Task instructions: Return the data below exactly, minus the pictures.

***

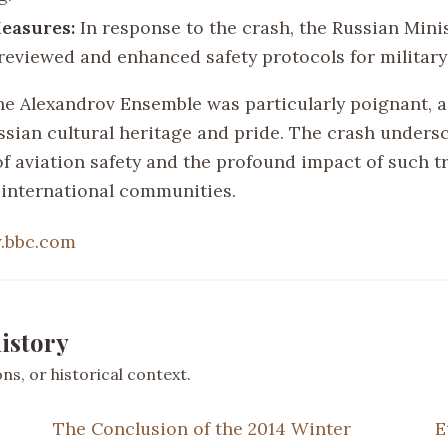
easures:
In response to the crash, the Russian Minis
reviewed and enhanced safety protocols for military 
the Alexandrov Ensemble was particularly poignant, a
ssian cultural heritage and pride. The crash unders
f aviation safety and the profound impact of such t
 international communities.
.bbc.com
istory
s, or historical context.
The Conclusion of the 2014 Winter
E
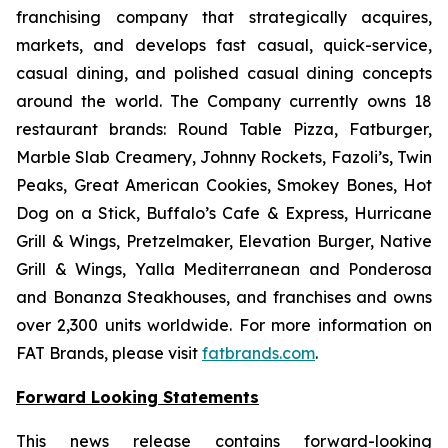
franchising company that strategically acquires,
markets, and develops fast casual, quick-service,
casual dining, and polished casual dining concepts
around the world. The Company currently owns 18
restaurant brands: Round Table Pizza, Fatburger,
Marble Slab Creamery, Johnny Rockets, Fazoli’s, Twin
Peaks, Great American Cookies, Smokey Bones, Hot
Dog on a Stick, Buffalo’s Cafe & Express, Hurricane
Grill & Wings, Pretzelmaker, Elevation Burger, Native
Grill & Wings, Yalla Mediterranean and Ponderosa
and Bonanza Steakhouses, and franchises and owns
over 2,300 units worldwide. For more information on
FAT Brands, please visit
fatbrands.com
.
Forward Looking Statements
This news release contains forward-looking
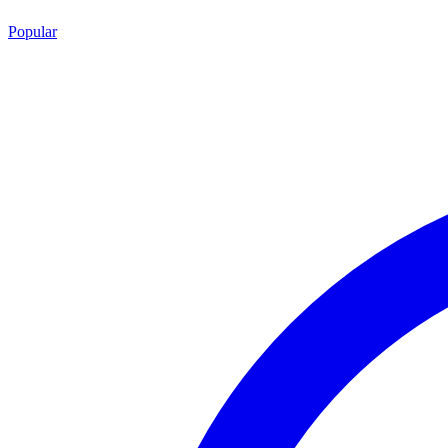
Popular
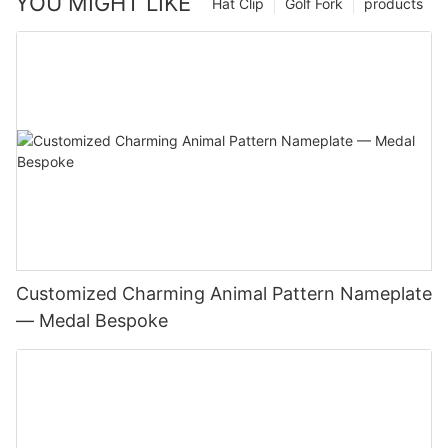
YOU MIGHT LIKE
Hat Clip
Golf Fork
products
Customized Charming Animal Pattern Nameplate
— Medal Bespoke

***

Written answer:
easures:
In response to the crash, the Russian Minis
reviewed and enhanced safety protocols for military 
the Alexandrov Ensemble was particularly poignant, a
ssian cultural heritage and pride. The crash unders
f aviation safety and the profound impact of such t
 international communities.
.bbc.com
istory
s, or historical context.
The Conclusion of the 2014 Winter
E
franchising company that strategically acquires,
markets, and develops fast casual, quick-service,
casual dining, and polished casual dining concepts
around the world. The Company currently owns 18
restaurant brands: Round Table Pizza, Fatburger,
Marble Slab Creamery, Johnny Rockets, Fazoli’s, Twin
Peaks, Great American Cookies, Smokey Bones, Hot
Dog on a Stick, Buffalo’s Cafe & Express, Hurricane
Grill & Wings, Pretzelmaker, Elevation Burger, Native
Grill & Wings, Yalla Mediterranean and Ponderosa
and Bonanza Steakhouses, and franchises and owns
over 2,300 units worldwide. For more information on
FAT Brands, please visit
fatbrands.com
.
Forward Looking Statements
This news release contains forward-looking
Popular
YOU MIGHT LIKE
Hat Clip
Golf Fork
products
Customized Charming Animal Pattern Nameplate
— Medal Bespoke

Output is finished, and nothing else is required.